# Tetra Aqua's AquaSafe ok for recharging Purigen



## xxbenjamminxx (Jan 22, 2011)

I am recharging my purigen for the first time and have just dumped out the bleach water and am in the process of treating with a dechlor. I only had about half of what was needed of Jungles Pond Start and the only thing I have here is AquaSafe from TetraAqua. Does anyone know if this is safe to use with purigen?

It says to that slime coat products can permanently inhibit the purigen. The aquasafe says "Enhances Natural Protective Slime Coat of Fish" on it. Think I would be better off just waiting till I got something else and used that? Says to use 2 tblspns of dechlor per cup of water. I used two cups and only had about 3 tblspns of the Pond Start and currently have it soaking in that.


----------



## Guams (Aug 21, 2009)

Since Seachem says not to use slime stuff, I would skip on using the AquaSafe. Go to your LFS and grab a bottle of API Tapwater Conditioner. I read somewhere on Seachem's forum that the API conditioner was fine to use, so I used that.

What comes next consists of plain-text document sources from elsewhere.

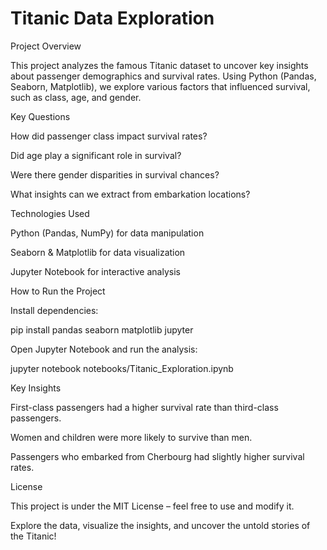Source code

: # Titanic Data Exploration
Project Overview

This project analyzes the famous Titanic dataset to uncover key insights about passenger demographics and survival rates. Using Python (Pandas, Seaborn, Matplotlib), we explore various factors that influenced survival, such as class, age, and gender.

Key Questions

How did passenger class impact survival rates?

Did age play a significant role in survival?

Were there gender disparities in survival chances?

What insights can we extract from embarkation locations?

Technologies Used

Python (Pandas, NumPy) for data manipulation

Seaborn & Matplotlib for data visualization

Jupyter Notebook for interactive analysis


How to Run the Project

Install dependencies:

pip install pandas seaborn matplotlib jupyter

Open Jupyter Notebook and run the analysis:

jupyter notebook notebooks/Titanic_Exploration.ipynb

Key Insights

First-class passengers had a higher survival rate than third-class passengers.

Women and children were more likely to survive than men.

Passengers who embarked from Cherbourg had slightly higher survival rates.

License

This project is under the MIT License – feel free to use and modify it.

Explore the data, visualize the insights, and uncover the untold stories of the Titanic!

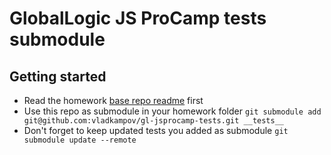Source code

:# GlobalLogic JS ProCamp tests submodule

## Getting started

- Read the homework [base repo readme](https://github.com/vladkampov/gl-jsprocamp-homework) first
- Use this repo as submodule in your homework folder `git submodule add git@github.com:vladkampov/gl-jsprocamp-tests.git __tests__`
- Don't forget to keep updated tests you added as submodule `git submodule update --remote`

For what Purigen costs, I certainly wouldn't go against their advice. :wink:


----------



## xxbenjamminxx (Jan 22, 2011)

Thanks Guams, I went there today and grabbed a bottle of it. And I am shocked at how concentrate it is. Only 1ml for 10 gallons compared to 5ml for 10 gallons of the other stuff. Dont believe it removes heavy metals though.


----------



## xxbenjamminxx (Jan 22, 2011)

Well I got the purigen back in but I am nervous about some horror stories I have read about what happens to some after recharging. I followed directions exactly and even soaked it 2 time in the water/dechlor mix just to be safe!

Figured if I keep an eye on them for a few hours till I go to sleep they should be ok if all goes well that far. opcorn:


----------



## xxbenjamminxx (Jan 22, 2011)

Just an update, Seachem wrote back about what dechlor were safe to use with Purigen.

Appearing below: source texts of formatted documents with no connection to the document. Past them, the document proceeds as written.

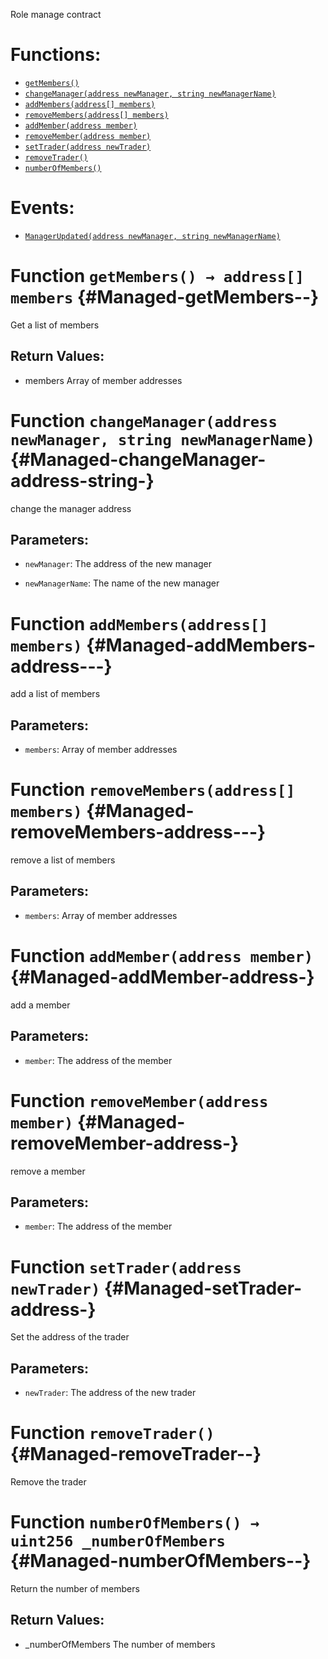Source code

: Role manage contract

# Functions:
- [`getMembers()`](#Managed-getMembers--)
- [`changeManager(address newManager, string newManagerName)`](#Managed-changeManager-address-string-)
- [`addMembers(address[] members)`](#Managed-addMembers-address---)
- [`removeMembers(address[] members)`](#Managed-removeMembers-address---)
- [`addMember(address member)`](#Managed-addMember-address-)
- [`removeMember(address member)`](#Managed-removeMember-address-)
- [`setTrader(address newTrader)`](#Managed-setTrader-address-)
- [`removeTrader()`](#Managed-removeTrader--)
- [`numberOfMembers()`](#Managed-numberOfMembers--)

# Events:
- [`ManagerUpdated(address newManager, string newManagerName)`](#Managed-ManagerUpdated-address-string-)






# Function `getMembers() → address[] members` {#Managed-getMembers--}
Get a list of members



## Return Values:
- members Array of member addresses


# Function `changeManager(address newManager, string newManagerName)` {#Managed-changeManager-address-string-}
change the manager address


## Parameters:
- `newManager`: The address of the new manager

- `newManagerName`: The name of the new manager



# Function `addMembers(address[] members)` {#Managed-addMembers-address---}
add a list of members


## Parameters:
- `members`: Array of member addresses



# Function `removeMembers(address[] members)` {#Managed-removeMembers-address---}
remove a list of members


## Parameters:
- `members`: Array of member addresses



# Function `addMember(address member)` {#Managed-addMember-address-}
add a member


## Parameters:
- `member`: The address of the member



# Function `removeMember(address member)` {#Managed-removeMember-address-}
remove a member


## Parameters:
- `member`: The address of the member



# Function `setTrader(address newTrader)` {#Managed-setTrader-address-}
Set the address of the trader


## Parameters:
- `newTrader`: The address of the new trader



# Function `removeTrader()` {#Managed-removeTrader--}
Remove the trader




# Function `numberOfMembers() → uint256 _numberOfMembers` {#Managed-numberOfMembers--}
Return the number of members



## Return Values:
- _numberOfMembers The number of members






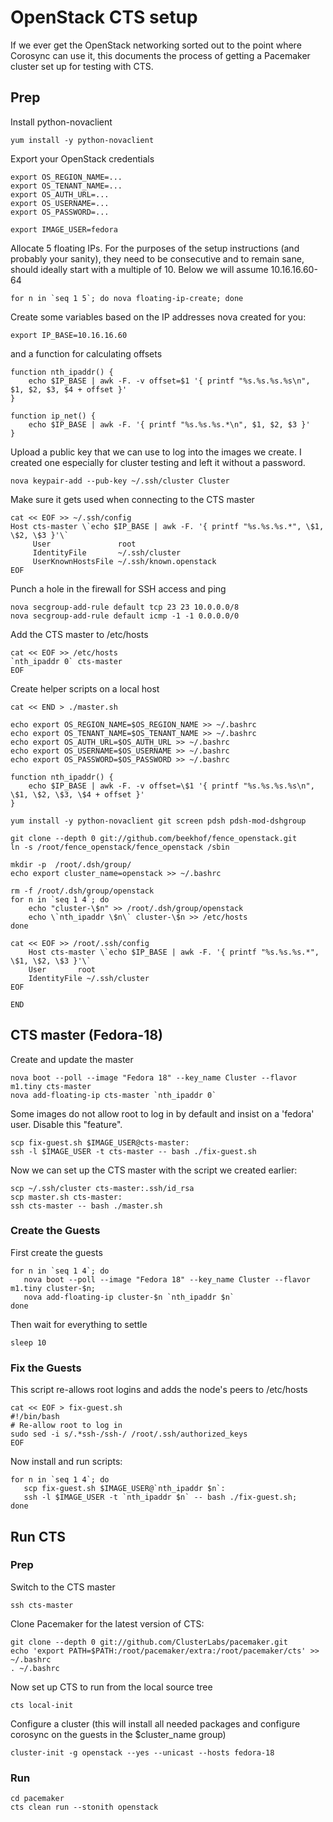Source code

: # OpenStack CTS setup

If we ever get the OpenStack networking sorted out to the point where
Corosync can use it, this documents the process of getting a Pacemaker
cluster set up for testing with CTS.

## Prep

Install python-novaclient

    yum install -y python-novaclient

Export your OpenStack credentials

    export OS_REGION_NAME=...
    export OS_TENANT_NAME=...
    export OS_AUTH_URL=...
    export OS_USERNAME=...
    export OS_PASSWORD=...

    export IMAGE_USER=fedora

Allocate 5 floating IPs.  For the purposes of the setup instructions
(and probably your sanity), they need to be consecutive and to remain
sane, should ideally start with a multiple of 10. Below we will assume
10.16.16.60-64

    for n in `seq 1 5`; do nova floating-ip-create; done

Create some variables based on the IP addresses nova created for you:

    export IP_BASE=10.16.16.60

and a function for calculating offsets

    function nth_ipaddr() {
        echo $IP_BASE | awk -F. -v offset=$1 '{ printf "%s.%s.%s.%s\n", $1, $2, $3, $4 + offset }'
    }

    function ip_net() {
        echo $IP_BASE | awk -F. '{ printf "%s.%s.%s.*\n", $1, $2, $3 }'
    }

Upload a public key that we can use to log into the images we create.
I created one especially for cluster testing and left it without a password.

    nova keypair-add --pub-key ~/.ssh/cluster Cluster

Make sure it gets used when connecting to the CTS master

    cat << EOF >> ~/.ssh/config
    Host cts-master \`echo $IP_BASE | awk -F. '{ printf "%s.%s.%s.*", \$1, \$2, \$3 }'\`
    	 User	    	    root
         IdentityFile       ~/.ssh/cluster
         UserKnownHostsFile ~/.ssh/known.openstack
    EOF

Punch a hole in the firewall for SSH access and ping

    nova secgroup-add-rule default tcp 23 23 10.0.0.0/8
    nova secgroup-add-rule default icmp -1 -1 0.0.0.0/0

Add the CTS master to /etc/hosts

    cat << EOF >> /etc/hosts
    `nth_ipaddr 0` cts-master
    EOF

Create helper scripts on a local host

    cat << END > ./master.sh

    echo export OS_REGION_NAME=$OS_REGION_NAME >> ~/.bashrc
    echo export OS_TENANT_NAME=$OS_TENANT_NAME >> ~/.bashrc
    echo export OS_AUTH_URL=$OS_AUTH_URL >> ~/.bashrc
    echo export OS_USERNAME=$OS_USERNAME >> ~/.bashrc
    echo export OS_PASSWORD=$OS_PASSWORD >> ~/.bashrc

    function nth_ipaddr() {
        echo $IP_BASE | awk -F. -v offset=\$1 '{ printf "%s.%s.%s.%s\n", \$1, \$2, \$3, \$4 + offset }'
    }

    yum install -y python-novaclient git screen pdsh pdsh-mod-dshgroup

    git clone --depth 0 git://github.com/beekhof/fence_openstack.git
    ln -s /root/fence_openstack/fence_openstack /sbin

    mkdir -p  /root/.dsh/group/
    echo export cluster_name=openstack >> ~/.bashrc

    rm -f /root/.dsh/group/openstack
    for n in `seq 1 4`; do
    	echo "cluster-\$n" >> /root/.dsh/group/openstack
        echo \`nth_ipaddr \$n\` cluster-\$n >> /etc/hosts
    done

    cat << EOF >> /root/.ssh/config
        Host cts-master \`echo $IP_BASE | awk -F. '{ printf "%s.%s.%s.*", \$1, \$2, \$3 }'\`
        User       root
        IdentityFile ~/.ssh/cluster
    EOF

    END

## CTS master (Fedora-18)

Create and update the master

    nova boot --poll --image "Fedora 18" --key_name Cluster --flavor m1.tiny cts-master
    nova add-floating-ip cts-master `nth_ipaddr 0`

Some images do not allow root to log in by default and insist on a 'fedora' user.
Disable this "feature".

    scp fix-guest.sh $IMAGE_USER@cts-master:
    ssh -l $IMAGE_USER -t cts-master -- bash ./fix-guest.sh

Now we can set up the CTS master with the script we created earlier:

    scp ~/.ssh/cluster cts-master:.ssh/id_rsa
    scp master.sh cts-master:
    ssh cts-master -- bash ./master.sh

### Create the Guests

First create the guests

    for n in `seq 1 4`; do
       nova boot --poll --image "Fedora 18" --key_name Cluster --flavor m1.tiny cluster-$n;
       nova add-floating-ip cluster-$n `nth_ipaddr $n`
    done

Then wait for everything to settle

    sleep 10

### Fix the Guests

This script re-allows root logins and adds the node's peers to /etc/hosts

    cat << EOF > fix-guest.sh
    #!/bin/bash
    # Re-allow root to log in
    sudo sed -i s/.*ssh-/ssh-/ /root/.ssh/authorized_keys
    EOF

Now install and run scripts:

    for n in `seq 1 4`; do
       scp fix-guest.sh $IMAGE_USER@`nth_ipaddr $n`:
       ssh -l $IMAGE_USER -t `nth_ipaddr $n` -- bash ./fix-guest.sh;
    done

## Run CTS

### Prep

Switch to the CTS master

    ssh cts-master

Clone Pacemaker for the latest version of CTS:

    git clone --depth 0 git://github.com/ClusterLabs/pacemaker.git
    echo 'export PATH=$PATH:/root/pacemaker/extra:/root/pacemaker/cts' >> ~/.bashrc
    . ~/.bashrc

Now set up CTS to run from the local source tree

    cts local-init

Configure a cluster (this will install all needed packages and configure corosync on the guests in the $cluster_name group)

    cluster-init -g openstack --yes --unicast --hosts fedora-18

### Run

    cd pacemaker
    cts clean run --stonith openstack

They said, "As long as the Dechlorinator DOESN'T contain any "AMINES" that it was SAFE to use with it."

So I emailed TetraAqua and they replied that the AquaSafe Now with Bio-Extract doesn't contain any Amines, so there for it is safe to use while recharging purigen.

Just thought I throw this out there for people like me who can only order Prime online since it is not carried by any LFS's around here.


----------